If you can ever peer beyond three dimensions, you will be able to see wondrous things: hyperdimensional jewels; shapes made of cubes and spheres arranged in mind-boggling formations. These beautiful geometric specimens are literally out of this world -- which makes it all the more amazing that mathematicians can describe them at all.

A hyper-dimensional jewel recently described by a team of physicists. Quanta Magazine/Andy Gilmore

Amplituhedron: the quantum jewel

Theoretical physicists don’t usually stumble across beautiful jewels in their line of work, but Harvard physicist Jacob Bourjaily and colleagues recently turned up the mathematical equivalent of a 24-karat. They’ve come up with the model of a strange, many-faceted object that also turns out to be a great way to simplify the math in calculations of subatomic particle interactions.

“Interactions that were previously calculated with mathematical formulas thousands of terms long can now be described by computing the volume of the corresponding jewel-like ‘amplituhedron,’ which yields an equivalent one-term expression,” Natalie Wolchover explains in an extremely thorough write-up for Quanta magazine.

A diagram of a tesseract. Robert Webb

Tesser? I ‘ardly know er!

You might be familiar with the “tesseract” as the glowing blue MacGuffin in The Avengers, or as the secret to faster-than-light travel in Madeleine L’Engle’s novel “A Wrinkle In Time.” But, in reality, the tesseract is just the next step in the evolution of the square; the fourth-dimensional version of a cube. (The image above, created by Robert Webb using his Stella software, represents a tesseract using what's called a Schlegel diagram, which attempts to approximate the twisted physics at play.)

Trying to visualize fourth-dimensional shapes with our three-dimensional mindset is tricky, as author Edwin Abbott illustrated in his novella “Flatland,” where a square comes to terms with knowledge of a fabled third dimension. We perceive our 3-D world through carefully shaded 2-dimensional representations. Now imagine being a 2-dimensional person -- everything around you would be lines, but you would still be able to derive meaning from them. Just as we can look at a flat picture of a cube and infer “cube” without seeing all of the sides at once, a Flatlander can look at a shaded line segment and infer “square” or “triangle.”

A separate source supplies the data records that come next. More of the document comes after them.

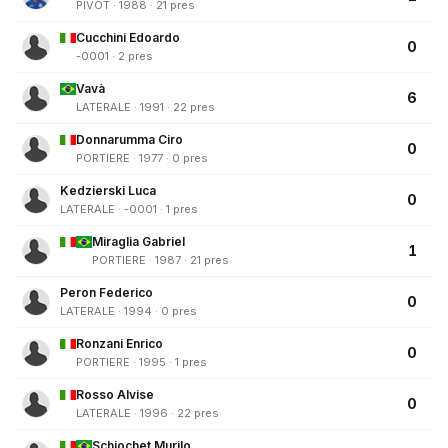
PIVOT · 1988 · 21 pres
Cucchini Edoardo
0
-0001 · 2 pres
Vavà
6
LATERALE · 1991 · 22 pres
Donnarumma Ciro
0
PORTIERE · 1977 · 0 pres
Kedzierski Luca
0
LATERALE · -0001 · 1 pres
Miraglia Gabriel
1
PORTIERE · 1987 · 21 pres
Peron Federico
0
LATERALE · 1994 · 0 pres
Ronzani Enrico
0
PORTIERE · 1995 · 1 pres
Rosso Alvise
0
LATERALE · 1996 · 22 pres
Schiochet Murilo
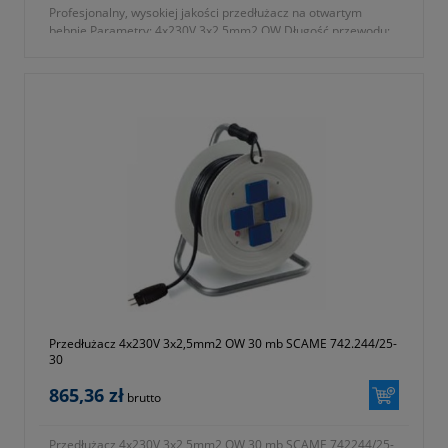
Profesjonalny, wysokiej jakości przedłużacz na otwartym
bębnie Parametry: 4x230V 3x2,5mm2 OW Długość przewodu:
25m 742.244/25-25M
Przedłużacz 4x230V 3x2,5mm2 OW 30 mb SCAME 742.244/25-
30
865,36 zł
brutto
Przedłużacz 4x230V 3x2,5mm2 OW 30 mb SCAME 742244/25-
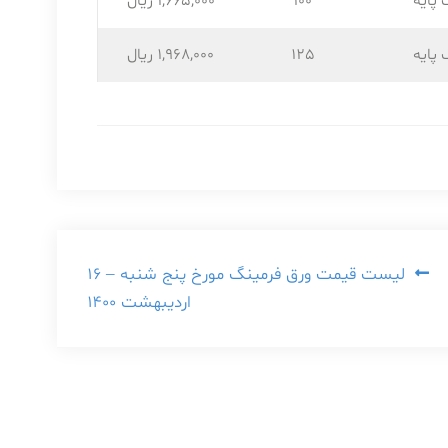
 پایه
100
1,665,۰۰۰ ریال
 پایه
125
1,968,۰۰۰ ریال
لیست قیمت ورق فرمینگ مورخ پنج شنبه – ۱۶
اردیبهشت ۱۴۰۰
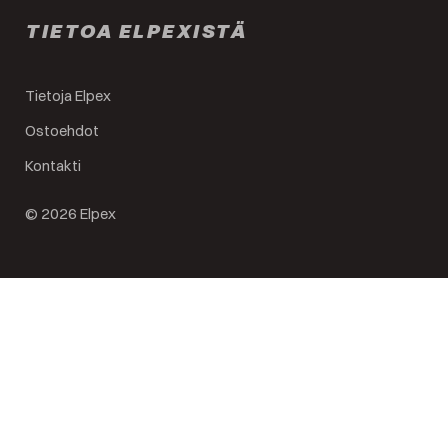
TIETOA ELPEXISTÄ
Tietoja Elpex
Ostoehdot
Kontakti
© 2026 Elpex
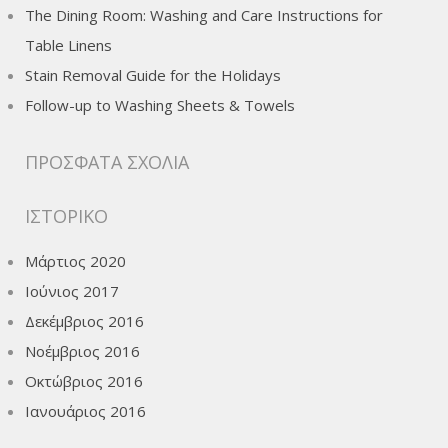
The Dining Room: Washing and Care Instructions for
Table Linens
Stain Removal Guide for the Holidays
Follow-up to Washing Sheets & Towels
ΠΡΌΣΦΑΤΑ ΣΧΌΛΙΑ
ΙΣΤΟΡΙΚΌ
Μάρτιος 2020
Ιούνιος 2017
Δεκέμβριος 2016
Νοέμβριος 2016
Οκτώβριος 2016
Ιανουάριος 2016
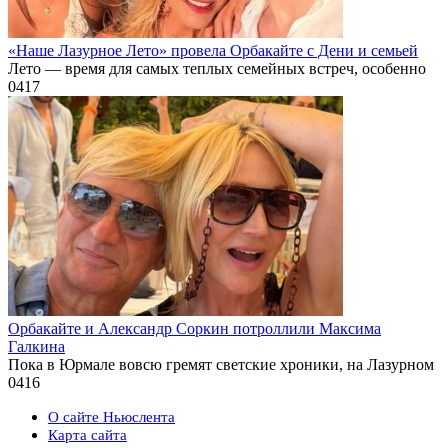
«Наше Лазурное Лето» провела Орбакайте с Дени и семьей
Лето — время для самых теплых семейных встреч, особенно
0
417
Орбакайте и Александр Соркин потроллили Максима
Галкина
Пока в Юрмале вовсю гремят светские хроники, на Лазурном
0
416
О сайте Ньюслента
Карта сайта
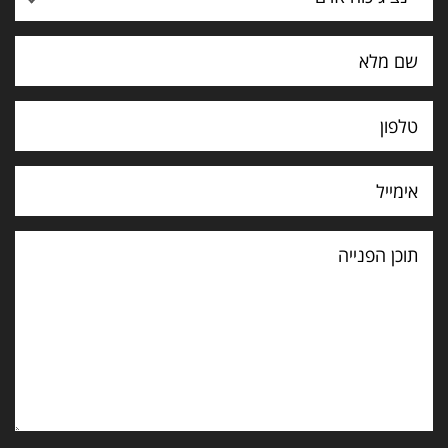
תוכן
הפנייה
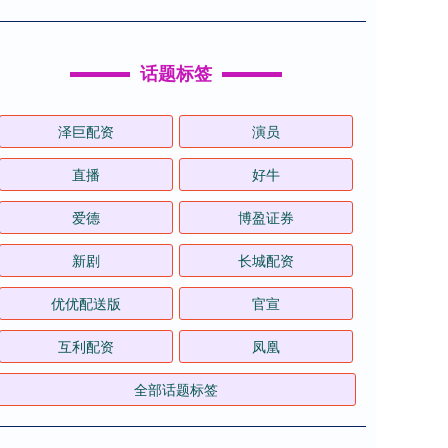
话题标签
泽巨配资
演员
直播
好牛
爱德
博盈证券
新剧
长城配资
优优配送版
官宣
互利配资
凤凰
全部话题标签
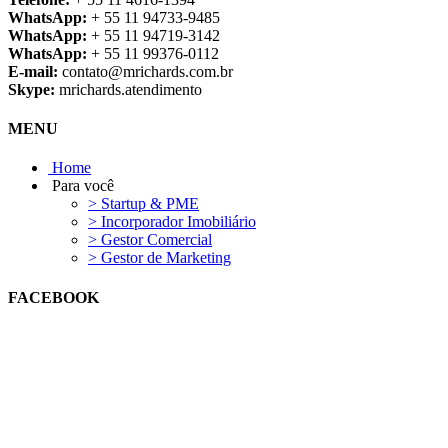
WhatsApp:
+ 55 11 94733-9485
WhatsApp:
+ 55 11 94719-3142
WhatsApp:
+ 55 11 99376-0112
E-mail:
contato@mrichards.com.br
Skype:
mrichards.atendimento
MENU
Home
Para você
> Startup & PME
> Incorporador Imobiliário
> Gestor Comercial
> Gestor de Marketing
FACEBOOK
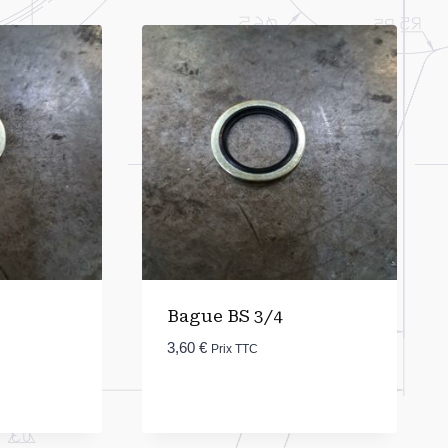
Bague BS 3/4
3,60
€
Prix TTC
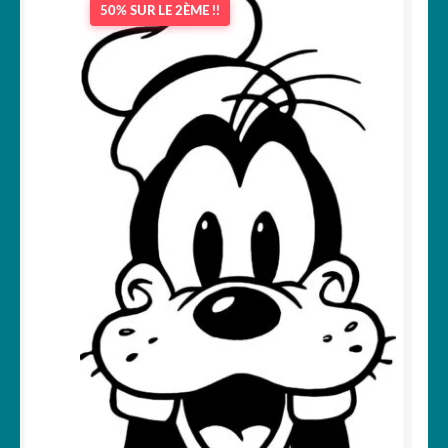
50% SUR LE 2ÈME !!
OUVRIR
Votre espace
LE
MENU
ENFANT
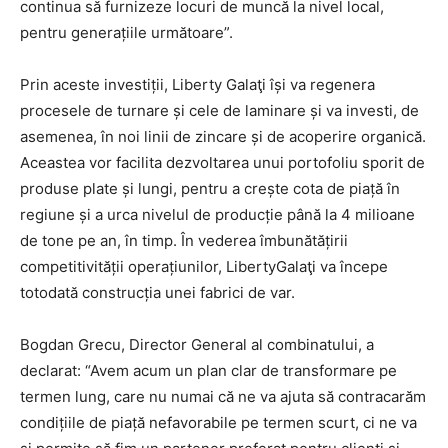
continua să furnizeze locuri de muncă la nivel local,
pentru generațiile următoare”.
Prin aceste investiții, Liberty Galaţi își va regenera
procesele de turnare și cele de laminare și va investi, de
asemenea, în noi linii de zincare și de acoperire organică.
Aceastea vor facilita dezvoltarea unui portofoliu sporit de
produse plate și lungi, pentru a crește cota de piață în
regiune și a urca nivelul de producție până la 4 milioane
de tone pe an, în timp. În vederea îmbunătățirii
competitivității operațiunilor, LibertyGalaţi va începe
totodată construcția unei fabrici de var.
Bogdan Grecu, Director General al combinatului, a
declarat: “Avem acum un plan clar de transformare pe
termen lung, care nu numai că ne va ajuta să contracarăm
condițiile de piață nefavorabile pe termen scurt, ci ne va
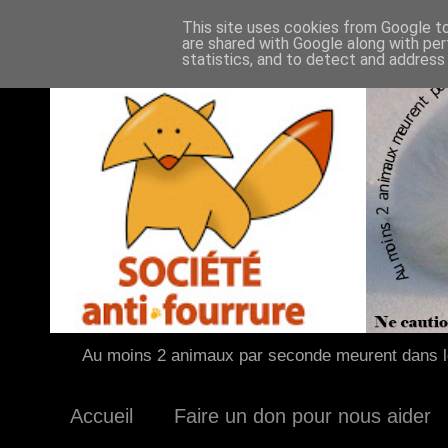
This site uses cookies from Google to 
are shared with Google along with per
statistics, and to detect and address
Au moins 2 animaux par seconde meurent dans le
Accueil
Faire un don pour nous aider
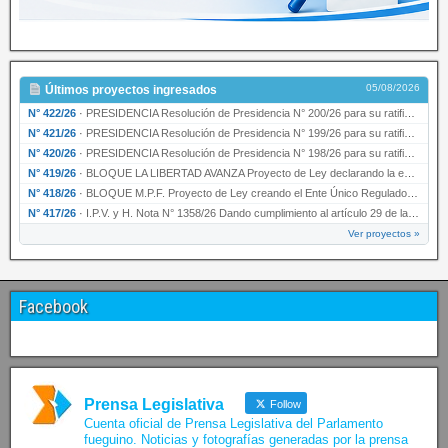
05/08/2026
Últimos proyectos ingresados
N° 422/26
·
PRESIDENCIA Resolución de Presidencia N° 200/26 para su ratificación.
N° 421/26
·
PRESIDENCIA Resolución de Presidencia N° 199/26 para su ratificación.
N° 420/26
·
PRESIDENCIA Resolución de Presidencia N° 198/26 para su ratificación.
N° 419/26
·
BLOQUE LA LIBERTAD AVANZA Proyecto de Ley declarando la esencialidad del servicio educativ…
N° 418/26
·
BLOQUE M.P.F. Proyecto de Ley creando el Ente Único Regulador de servicios públicos de la …
N° 417/26
·
I.P.V. y H. Nota N° 1358/26 Dando cumplimiento al artículo 29 de la Ley provincial N° 1399…
Ver proyectos »
Facebook
Prensa Legislativa
Follow
Cuenta oficial de Prensa Legislativa del Parlamento
fueguino. Noticias y fotografías generadas por la prensa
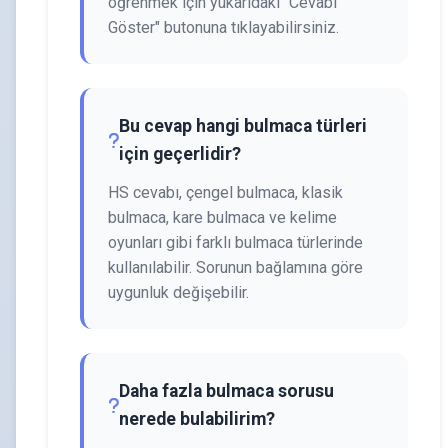
öğrenmek için yukarıdaki "Cevabı
Göster" butonuna tıklayabilirsiniz.
Bu cevap hangi bulmaca türleri
için geçerlidir?
HS cevabı, çengel bulmaca, klasik
bulmaca, kare bulmaca ve kelime
oyunları gibi farklı bulmaca türlerinde
kullanılabilir. Sorunun bağlamına göre
uygunluk değişebilir.
Daha fazla bulmaca sorusu
nerede bulabilirim?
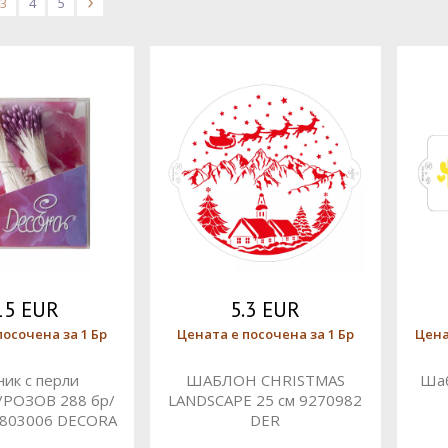
3
4
5
>
15 EUR
5.3 EUR
посочена за 1 Бр
Цената е посочена за 1 Бр
Цена
ик с перли
ШАБЛОН CHRISTMAS
Шаб
РОЗОВ 288 бр/
LANDSCAPE 25 см 9270982
0803006 DECORA
DER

Similarly, a resident of the fourth dimension would easily look at a tesseract and see a 3-dimensional representation. But truly grasping this way of seeing things would be as radically jarring to us as it would be to take a Flatlander off of his plane.

Can you see forever yet? Robert Webb

Dodecaplex, aka: the Portal to Insanity

When you stare down the spiraling honeycombed maw of the dodecaplex, you can’t help but think of H.P. Lovecraft’s yarns about cities built on non-Euclidean geometry, populated by the unceasing shrieks of the insane habitants therein. Also known as the hyperdodecahedron, the 120-cell, or the hecatonicosachoron (even more Lovecraftian), the dodecaplex is made up of 120 12-sided polyhedra, resulting in a four-dimensional shape with 1,200 edges, 600 vertices, and 720 pentagonal facets.

Did We All Come From the Fourth Dimension?

There are oodles of other geometric oddities that mathematicians have described: Clifford toruses, n-spheres, duocylinders. Although these extra-dimensional objects might seem foreign, there is at least one theory that says that everything -- humans, geckos, the Earth, Alpha Centauri -- originated from a black hole with four spatial dimensions. Our universe as we know it is just an expanding 3-D bubble surrounding the black hole’s event horizon, Canadian physicists wrote in a paper published on arXiv.org before publication in a peer-reviewed journal.

Such an origin story might explain some of the oddities of our universe: how uniform it is in all directions, and how it has an almost completely uniform temperature, even though “there does not seem to have been enough time since the birth of the cosmos for it to have reached temperature equilibrium,” according to Nature.

So, do not fear the tesseract, the amplituhedron or any other strange fourth-dimensional geometric figures you may encounter in your life: They’re not so alien, after all.